Prof. Xuetao Cao’s group found a new mechanism for host cells to resist viral infection
Source:Yang Liu
2019-08-26
On August 23rd, Prof. Xuetao Cao’s group published an article in Science entitled “N6-methyladenosine RNA modification-mediated cellular metabolism rewiring inhibits viral replication”, reported that host cells can regulate m6A RNA modification and metabolism rewiring to resist viral infection.

This finding reveals a new mechanism by which host cells can resist viral infections through an innate immune-independent manner, helping us to understand the virus-host interaction and its molecular mechanisms, providing intervention and treatment for viral infectious diseases.

Host cells can inhibit viral infection via a variety of ways, for example, by producing interferon during innate immune response. However, whether host cells can resist viral infection through innate immune-independent manner and related mechanisms still remains unknown.
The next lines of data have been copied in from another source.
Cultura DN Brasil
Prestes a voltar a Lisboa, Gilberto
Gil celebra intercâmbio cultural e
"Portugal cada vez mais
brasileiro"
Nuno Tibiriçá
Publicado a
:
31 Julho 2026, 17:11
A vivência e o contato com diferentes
By performing a series of in vitro functional screening and in vivo experiments, authors found that RNA m6A demethylase ALKBH5 has a broad effect on promoting replication of different types of viruses. Furthermore, RNA-seq, m6A-seq, iCLIP-seq, metabolomics analysis and anti-viral function screening identified that ALKBH5 takes effect mainly by regulating the cellular metabolism rewiring.
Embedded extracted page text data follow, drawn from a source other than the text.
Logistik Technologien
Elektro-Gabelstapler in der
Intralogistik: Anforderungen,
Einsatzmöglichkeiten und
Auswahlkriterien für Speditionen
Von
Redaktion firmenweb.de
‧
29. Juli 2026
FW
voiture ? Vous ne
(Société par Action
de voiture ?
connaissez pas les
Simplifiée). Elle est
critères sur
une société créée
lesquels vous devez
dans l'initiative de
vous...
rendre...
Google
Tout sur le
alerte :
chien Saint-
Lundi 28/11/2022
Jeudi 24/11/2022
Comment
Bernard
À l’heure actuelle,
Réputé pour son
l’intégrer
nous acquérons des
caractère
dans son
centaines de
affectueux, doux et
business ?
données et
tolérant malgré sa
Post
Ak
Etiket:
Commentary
This study elucidated that host cells actively respond to viral infection by impairing m6A demethylation activity of ALKBH5, leading to the increased mRNA decay and reduced protein expression of metabolic enzyme OGDH, consequently reprogramming cellular metabolic state to confer IFN-I-independent host resistance to viral infection.
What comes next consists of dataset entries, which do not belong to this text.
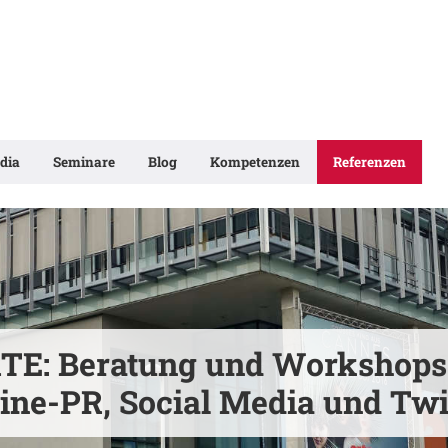
dia
Seminare
Blog
Kompetenzen
Referenzen
TE: Beratung und Workshops
ine-PR, Social Media und Twi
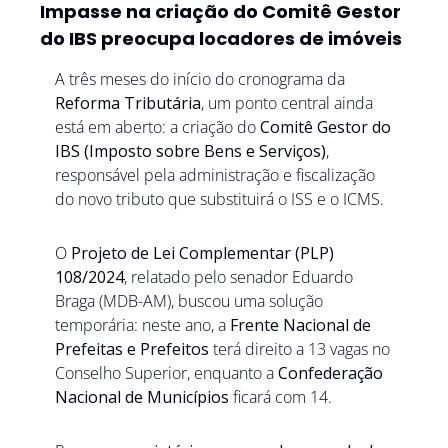
Impasse na criação do Comitê Gestor 
do IBS preocupa locadores de imóveis
A três meses do início do cronograma da 
Reforma Tributária
, um ponto central ainda 
está em aberto: a criação do 
Comitê Gestor do 
IBS (Imposto sobre Bens e Serviços)
, 
responsável pela administração e fiscalização 
do novo tributo que substituirá o ISS e o ICMS.
O 
Projeto de Lei Complementar (PLP) 
108/2024
, relatado pelo senador Eduardo 
Braga (MDB-AM), buscou uma solução 
temporária: neste ano, a 
Frente Nacional de 
Prefeitas e Prefeitos
 terá direito a 13 vagas no 
Conselho Superior, enquanto a 
Confederação 
Nacional de Municípios
 ficará com 14.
The findings on the crosstalk of m6A RNA modification and metabolic reprogramming via the ALKBH5-OGDH-Itaconate pathway provide mechanistic insight into the cellular defense against invading pathogens through the innate response-independent metabolism rewiring. Identifying the cellular metabolites in host-virus interaction contributes to better understanding of viral infection process and helps identify potential targets for intervention.